>>>>>

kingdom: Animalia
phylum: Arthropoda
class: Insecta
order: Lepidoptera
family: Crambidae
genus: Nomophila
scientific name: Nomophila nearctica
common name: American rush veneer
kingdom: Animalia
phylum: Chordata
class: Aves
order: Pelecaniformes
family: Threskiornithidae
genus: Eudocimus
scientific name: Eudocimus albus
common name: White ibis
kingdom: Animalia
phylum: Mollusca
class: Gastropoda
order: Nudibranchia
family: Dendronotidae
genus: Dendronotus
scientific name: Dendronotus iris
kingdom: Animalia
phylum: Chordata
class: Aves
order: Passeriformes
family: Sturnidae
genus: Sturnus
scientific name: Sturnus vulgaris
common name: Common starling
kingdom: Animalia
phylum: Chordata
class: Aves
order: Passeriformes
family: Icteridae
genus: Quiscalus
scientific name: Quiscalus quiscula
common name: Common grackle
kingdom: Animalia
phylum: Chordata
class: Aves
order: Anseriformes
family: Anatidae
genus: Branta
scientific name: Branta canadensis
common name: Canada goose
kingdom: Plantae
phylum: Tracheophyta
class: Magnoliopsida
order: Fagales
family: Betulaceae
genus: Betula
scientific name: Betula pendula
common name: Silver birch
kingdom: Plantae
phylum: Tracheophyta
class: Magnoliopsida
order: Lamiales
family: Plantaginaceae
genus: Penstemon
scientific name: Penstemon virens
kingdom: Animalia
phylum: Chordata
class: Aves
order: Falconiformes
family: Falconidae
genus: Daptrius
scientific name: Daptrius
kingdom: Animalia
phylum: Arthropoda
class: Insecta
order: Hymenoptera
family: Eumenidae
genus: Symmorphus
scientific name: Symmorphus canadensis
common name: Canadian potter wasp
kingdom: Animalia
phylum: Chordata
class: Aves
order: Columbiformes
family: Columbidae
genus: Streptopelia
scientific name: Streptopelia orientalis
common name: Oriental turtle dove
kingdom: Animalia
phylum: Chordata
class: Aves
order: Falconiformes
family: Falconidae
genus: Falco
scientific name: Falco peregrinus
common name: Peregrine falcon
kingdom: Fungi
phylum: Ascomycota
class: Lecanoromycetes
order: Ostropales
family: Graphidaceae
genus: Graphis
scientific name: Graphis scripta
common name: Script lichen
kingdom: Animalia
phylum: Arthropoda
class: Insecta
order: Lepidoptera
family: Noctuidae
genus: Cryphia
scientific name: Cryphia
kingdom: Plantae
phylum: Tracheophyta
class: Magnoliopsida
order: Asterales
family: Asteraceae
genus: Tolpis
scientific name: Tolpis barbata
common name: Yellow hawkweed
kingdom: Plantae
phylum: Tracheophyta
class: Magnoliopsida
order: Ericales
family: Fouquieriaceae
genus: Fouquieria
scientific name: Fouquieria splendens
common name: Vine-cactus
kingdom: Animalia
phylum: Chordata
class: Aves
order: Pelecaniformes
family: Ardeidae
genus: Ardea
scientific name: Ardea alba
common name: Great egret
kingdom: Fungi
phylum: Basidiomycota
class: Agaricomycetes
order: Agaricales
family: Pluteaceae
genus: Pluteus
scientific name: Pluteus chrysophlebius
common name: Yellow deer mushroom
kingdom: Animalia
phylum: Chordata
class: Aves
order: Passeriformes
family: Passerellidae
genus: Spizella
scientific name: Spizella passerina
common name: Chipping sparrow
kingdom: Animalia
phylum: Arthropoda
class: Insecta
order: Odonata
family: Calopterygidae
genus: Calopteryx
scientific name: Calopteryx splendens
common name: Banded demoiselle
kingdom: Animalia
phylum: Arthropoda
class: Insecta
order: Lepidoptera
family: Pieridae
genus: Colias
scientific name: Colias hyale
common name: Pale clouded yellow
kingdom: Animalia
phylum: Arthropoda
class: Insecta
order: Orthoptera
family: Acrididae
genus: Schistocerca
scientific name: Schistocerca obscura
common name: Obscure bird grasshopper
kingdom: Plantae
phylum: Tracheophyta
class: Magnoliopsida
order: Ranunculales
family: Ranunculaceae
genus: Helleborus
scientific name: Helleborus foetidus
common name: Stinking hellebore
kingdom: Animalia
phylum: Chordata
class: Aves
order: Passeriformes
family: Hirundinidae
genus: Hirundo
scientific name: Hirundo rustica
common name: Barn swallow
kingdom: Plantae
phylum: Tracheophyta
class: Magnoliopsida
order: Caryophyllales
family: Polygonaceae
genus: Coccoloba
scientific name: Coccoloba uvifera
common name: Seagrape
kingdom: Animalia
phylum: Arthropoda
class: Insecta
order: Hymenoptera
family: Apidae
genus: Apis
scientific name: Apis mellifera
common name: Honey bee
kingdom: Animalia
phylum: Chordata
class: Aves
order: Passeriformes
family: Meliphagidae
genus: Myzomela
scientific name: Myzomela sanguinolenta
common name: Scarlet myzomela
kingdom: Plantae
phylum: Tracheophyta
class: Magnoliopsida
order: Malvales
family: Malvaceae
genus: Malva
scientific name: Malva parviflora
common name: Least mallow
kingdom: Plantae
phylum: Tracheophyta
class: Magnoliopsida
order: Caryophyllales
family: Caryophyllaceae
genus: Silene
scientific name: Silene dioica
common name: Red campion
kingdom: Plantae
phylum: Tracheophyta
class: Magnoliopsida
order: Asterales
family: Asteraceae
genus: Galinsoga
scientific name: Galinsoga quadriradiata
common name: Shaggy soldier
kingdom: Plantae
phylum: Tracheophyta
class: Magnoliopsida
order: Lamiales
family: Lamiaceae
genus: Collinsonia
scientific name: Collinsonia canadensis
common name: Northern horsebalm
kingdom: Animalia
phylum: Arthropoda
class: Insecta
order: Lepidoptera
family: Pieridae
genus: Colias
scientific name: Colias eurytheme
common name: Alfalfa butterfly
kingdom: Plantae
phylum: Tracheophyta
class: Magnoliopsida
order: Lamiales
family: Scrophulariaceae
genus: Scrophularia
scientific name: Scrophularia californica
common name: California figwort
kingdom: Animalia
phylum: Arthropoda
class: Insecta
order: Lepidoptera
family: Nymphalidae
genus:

<<<<<

**Given request:**
Rewrite the rows from the line with "order: Ericales" up to and including the line with "genus: Calopteryx", putting "vernacular name" wherever "common name" appears and leaving everything else unchanged.

**Exercise solution:**
order: Ericales
family: Fouquieriaceae
genus: Fouquieria
scientific name: Fouquieria splendens
vernacular name: Vine-cactus
kingdom: Animalia
phylum: Chordata
class: Aves
order: Pelecaniformes
family: Ardeidae
genus: Ardea
scientific name: Ardea alba
vernacular name: Great egret
kingdom: Fungi
phylum: Basidiomycota
class: Agaricomycetes
order: Agaricales
family: Pluteaceae
genus: Pluteus
scientific name: Pluteus chrysophlebius
vernacular name: Yellow deer mushroom
kingdom: Animalia
phylum: Chordata
class: Aves
order: Passeriformes
family: Passerellidae
genus: Spizella
scientific name: Spizella passerina
vernacular name: Chipping sparrow
kingdom: Animalia
phylum: Arthropoda
class: Insecta
order: Odonata
family: Calopterygidae
genus: Calopteryx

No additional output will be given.